> _Requirement 1_: Please reproduce the portion of the anti-mafia seminar passage starting at "Francesco Lo Voi, Italian" and ending at "society at large.", word for word.
> _Requirement 2_: Report every line of the listing that contains the string "kern", treating uppercase and lowercase as different.

> _Selected passage_:

▬▬▬

Other organisations and associations were in attendance, from Italy, the Czech Republic, France, Estonia, the Former Yugoslav Republic of Macedonia (FYROM), Belgium, and Germany. The central theme of this meeting was how to apply throughout Europe the “Falcone method” -named after the famed anti-mafia judge murdered in Sicily in 1992-, which advocates for close cooperation between institutions and associations to promote a culture of legality in order to fight crime and organised crime.

The seminar was opened by the President of the Foundation, Maria Falcone, and Efus’ Executive Director, Elizabeth Johnston, who called for more international cooperation and support from European institutions. They also stressed the importance of linking international action with the work being conducted on the ground with young people.

Francesco Lo Voi, Italian representative of the European agency EuroJust, called for more cultural and social work to fight organised crime, in addition to judicial action. He emphasised that the work carried by anti-mafia judges Giovanni Falcone and Paolo Borsellino (murdered in Palermo a few weeks after Falcone) was groundbreaking because it combined judicial investigation and repression with real education effort on the ground towards youngsters and society at large.

▬▬▬

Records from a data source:
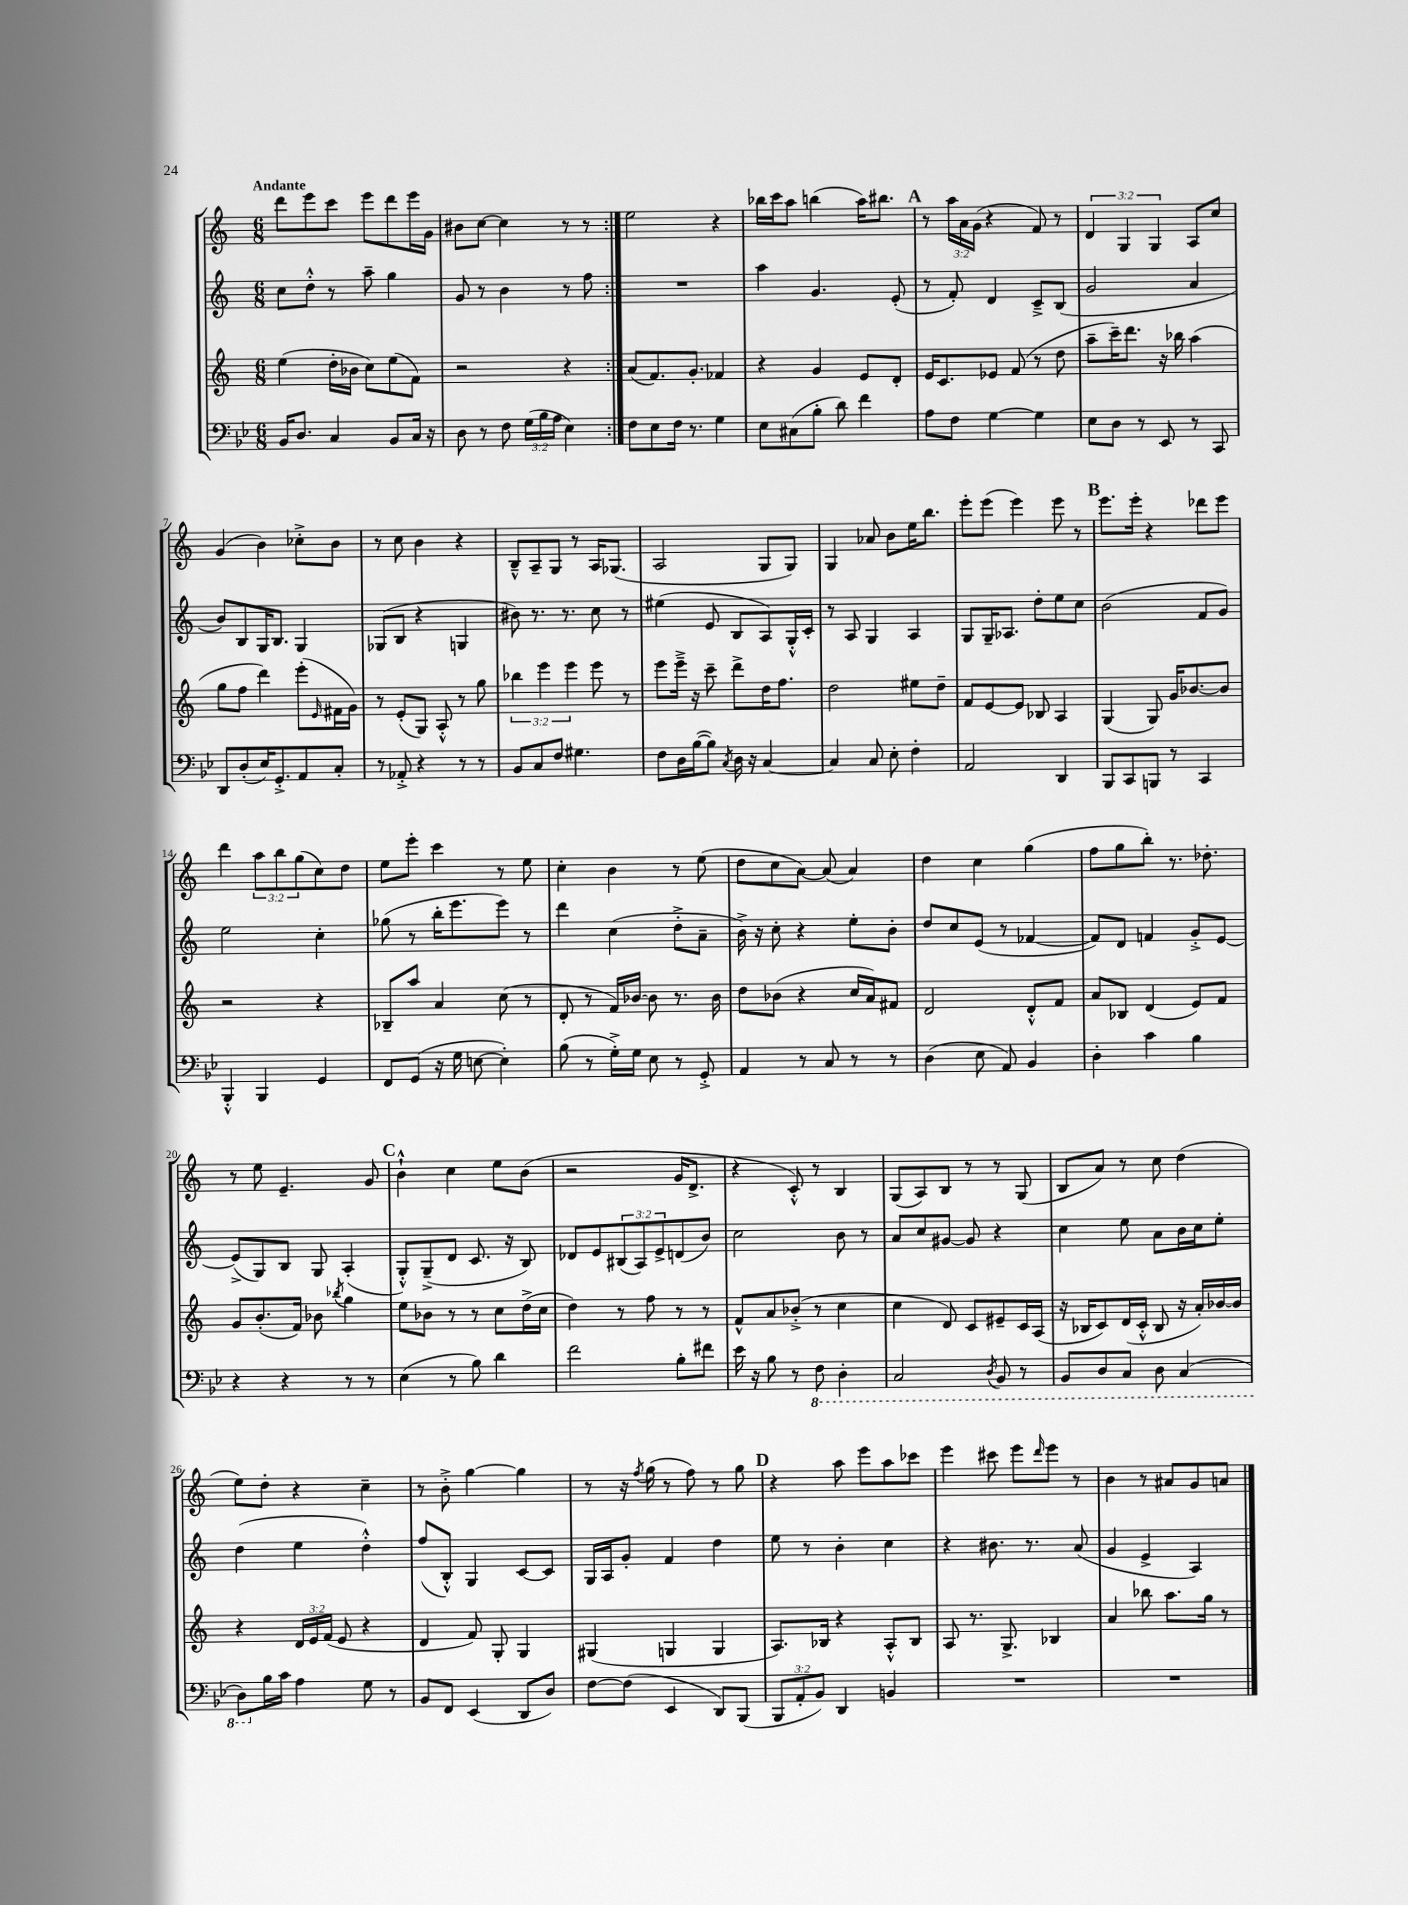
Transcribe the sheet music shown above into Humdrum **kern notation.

**kern	**kern	**kern	**kern
*staff4	*staff3	*staff2	*staff1
*clefF4	*clefG2	*clefG2	*clefG2
*k[b-e-]	*k[]	*k[]	*k[]
*M6/8	*M6/8	*M6/8	*M6/8
16BB-	(4ee	8cc	8ddd
8.D	.	.	.
.	.	8dd'^^	8eee
4C	16dd'	8r	8ccc
.	16b-	.	.
.	8cc)	8aa~	8eee
8BB-	(8ee	4gg	8ddd
16C	8f)	.	16eee
16r	.	.	16g
=	=	=	=
8D	2r	8g	8b#
8r	.	8r	[8cc
8F	.	4b	4cc]
(24G	.	.	.
24B-	.	.	.
24A	.	.	.
4E-)	4r	8r	8r
.	.	8ff	8r
=:|!	=:|!	=:|!	=:|!
8F	(8a	2.r	2ee
8E-	8.f)	.	.
16F	.	.	.
8.r	8.g'	.	.
4G	4f-	.	4r
=	=	=	=
8E-	4r	4aa	16bb-
.	.	.	16ccc
(8C#	.	.	8aa
8B-'	4g	4.g	(4bb
8d)	.	.	.
4f	8e	.	16aa)
.	.	.	8.bb#
.	8d'	(8e'	.
=	=	=	=
8A	16e	8r	8r
.	8.c	.	.
8F	.	8f')	24aa
.	.	.	24a
.	.	.	(24g
[4G	8e-	4d	4r
.	(8f	.	.
4G]	8r	8c~^	8f)
.	8dd	(8B	8r
=	=	=	=
8E-	8aa~	2g	6d
8D	16ccc~)	.	.
.	.	.	6G
.	8.ddd	.	.
8r	.	.	.
.	.	.	6G
8EE-	16r	.	.
.	16bb-	.	.
8r	(4aa	4a	8A
8CC	.	.	8cc
=	=	=	=
8DD	8gg	8b)	(4g
(8D'	8ff	8B	.
16E-)	4ddd)	16G	4b)
8.GG'^	.	8.B	.
8AA	(8eee'	4G	8cc-'^
.	16qqe	.	.
8C'	16f#	.	8b
.	16g)	.	.
=	=	=	=
8r	8r	(8G-	8r
8AA-'^	(8e'	8B	8cc
4r	8G)	4r	4b
.	8A'^^	.	.
8r	8r	4G	4r
8r	8gg	.	.
=	=	=	=
8BB-	6bb-	8b#)	8B~^^
8C	.	8.r	8A~
.	6eee	.	.
8F	.	.	8G
.	.	8.r	.
.	6eee	.	.
4.G#	.	.	8r
.	8eee	8cc	16A
.	.	.	(8.G-
.	8r	8r	.
=	=	=	=
8F	8eee	(4ee#	2A
16D	16eee~^	.	.
([16B-	16r	.	.
8B-])	8ccc~	8e	.
8qC	.	.	.
16D	8ddd^	8B	.
16r	.	.	.
[4C	16dd	8A)	8G
.	8.ff	.	.
.	.	16G'^^	8G)
.	.	16c'	.
=	=	=	=
4C]	2dd	8r	4G
.	.	8A	.
8C	.	4G	8a-
8E-'	.	.	8b
4F'	8ee#	4A	16ee
.	.	.	8.bb
.	8dd~	.	.
=	=	=	=
2AA	8f	8G	8eee'
.	[8e	16G~	(8eee
.	.	8.A-	.
.	8e]	.	4eee)
.	8B-	8dd'	.
4DD	4A	8ee	8eee
.	.	8cc	8r
=	=	=	=
8BBB-	(4G	(2b	8.eee
8CC	.	.	.
.	.	.	16eee'
8BBB	8G)	.	4r
8r	16g	.	.
.	[8.b-	.	.
4CC	.	8f	8ddd-
.	8b-]	8g)	8eee
=	=	=	=
4BBB-'^^	2r	2ee	4ddd
4BBB-	.	.	12aa
.	.	.	12bb
.	.	.	(12gg
4GG	4r	4cc'	8cc)
.	.	.	8dd
=	=	=	=
8FF	8B-~	(8gg-	8ee
(8GG	8aa	8r	8eee'
16r	4a	16bb'	4ccc
16G	.	8.eee	.
[8E	.	.	.
4E'])	(8cc	8eee)	8r
.	8r	8r	8ee
=	=	=	=
(8B-	8d'	4ddd	4cc'
8r	8r	.	.
16G'^)	16f)	(4cc	4b
16G	[16b-	.	.
8E-	8b-]	.	.
8r	8.r	8dd'^	8r
8GG'^	.	8a~	(8ee
.	16b-	.	.
=	=	=	=
4AA	8dd	16b^)	8dd
.	.	16r	.
.	(8b-	8cc'	8cc
8r	4r	4r	[8a)
8C	.	.	(8a]
8r	16cc	8ee'	4a)
.	16a)	.	.
8r	8f#	8b'	.
=	=	=	=
(4D	2d	8dd	4dd
.	.	8cc	.
8E-	.	(8e	4cc
8AA)	.	8r	.
4BB-	8d'^^	[4f-	(4gg
.	8f	.	.
=	=	=	=
4D'	8a	8f-])	8ff
.	8B-	8d	8gg
4c	(4d	4f	8bb')
.	.	.	8.r
4B-	8e)	8g'^	.
.	.	.	8.dd-'
.	8f	[8e	.
=	=	=	=
4r	8g	(8e^]	8r
.	(8.b'	8G)	8ee
4r	.	8B	4.e~
.	16f)	.	.
.	8b-	8G	.
.	8qbb-	.	.
8r	4gg	(4A'	.
8r	.	.	8g
=	=	=	=
(4E-	8ee	8G'^^)	4b`^^
.	8b-	(8G~^	.
8r	8r	8d	4cc
8B-)	8r	8.c	.
4d	8cc	.	8ee
.	.	16r	.
.	(16dd^	8B)	(8b
.	16cc	.	.
=	=	=	=
2f	4dd)	8d-	2r
.	.	8e	.
.	8r	(12B#	.
.	.	12A)	.
.	8ff	.	.
.	.	12e^	.
8B-'	8r	(8d	16g
.	.	.	8.d^
8f#	8r	8b)	.
=	=	=	=
16e-	8f^^	2cc	4r
16r	.	.	.
8B-	8a	.	.
8r	(8b-'^	.	8c'^^)
8FF	8r	.	8r
4DD'	4cc	8b	4B
.	.	8r	.
=	=	=	=
2CC	4cc	8a	(8G
.	.	8cc	8A)
.	8d)	[8g#	8B
.	8c	8g#]	8r
8qDD	.	.	.
8BBB-	8e#~	4r	8r
8r	16c	.	(8G
.	(16A	.	.
=	=	=	=
8BBB-	16r	4cc	8B
.	16B-	.	.
8DD	8c)	.	8a)
8CC	(16d	8ee	8r
.	16c'^^	.	.
8DD	8B-	8a	8cc
(4CC	16r	16b	(4dd
.	16a')	16cc	.
.	[16b-	8ee'	.
.	16b-]	.	.
=	=	=	=
8DD)	4r	(4dd	8ee)
16B-	.	.	8dd'
16c	.	.	.
4A	24d	4ee	4r
.	24e	.	.
.	(24f	.	.
.	8e	.	.
8G	4r	4dd'^^)	4cc~
8r	.	.	.
=	=	=	=
8BB-	4d	(8ff	8r
8FF	.	8B'^^)	8b'^
(4EE-	8f)	4G	[4gg
.	8G'	.	.
8DD	4G	[8c	4gg]
8D)	.	8c]	.
=	=	=	=
[8F	(4G#	16G	8r
.	.	16A	.
(8F]	.	8g'	16r
.	.	.	8qff
.	.	.	(16gg
4EE-	4G	4f	8r
.	.	.	8ff)
8DD)	4G	4dd	8r
(8BBB-	.	.	8gg
=	=	=	=
12BBB-	8.A)	8ee	4r
12AA'	.	.	.
.	.	8r	.
12BB-)	.	.	.
.	16B-	.	.
4DD	4r	4b'	8aa
.	.	.	8eee
4BB	8A'^^	4cc	8aa
.	8B-	.	8ccc-
=	=	=	=
2.r	8A	4r	4eee
.	8.r	.	.
.	.	8.b#	8ccc#
.	8.G^	.	.
.	.	.	8eee
.	.	8.r	.
.	.	.	16qqddd
.	4B-	.	8eee
.	.	(8a	8r
=	=	=	=
2.r	4a	4g	4b
.	8bb-	4e^	8r
.	8.aa	.	8a#
.	.	4A)	8g
.	16gg	.	.
.	8r	.	8a
==	==	==	==
*-	*-	*-	*-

▬▬▬

> _Full answer 1_:
Francesco Lo Voi, Italian representative of the European agency EuroJust, called for more cultural and social work to fight organised crime, in addition to judicial action. He emphasised that the work carried by anti-mafia judges Giovanni Falcone and Paolo Borsellino (murdered in Palermo a few weeks after Falcone) was groundbreaking because it combined judicial investigation and repression with real education effort on the ground towards youngsters and society at large.

> _Full answer 2_:
Transcribe the sheet music shown above into Humdrum **kern notation.
**kern	**kern	**kern	**kern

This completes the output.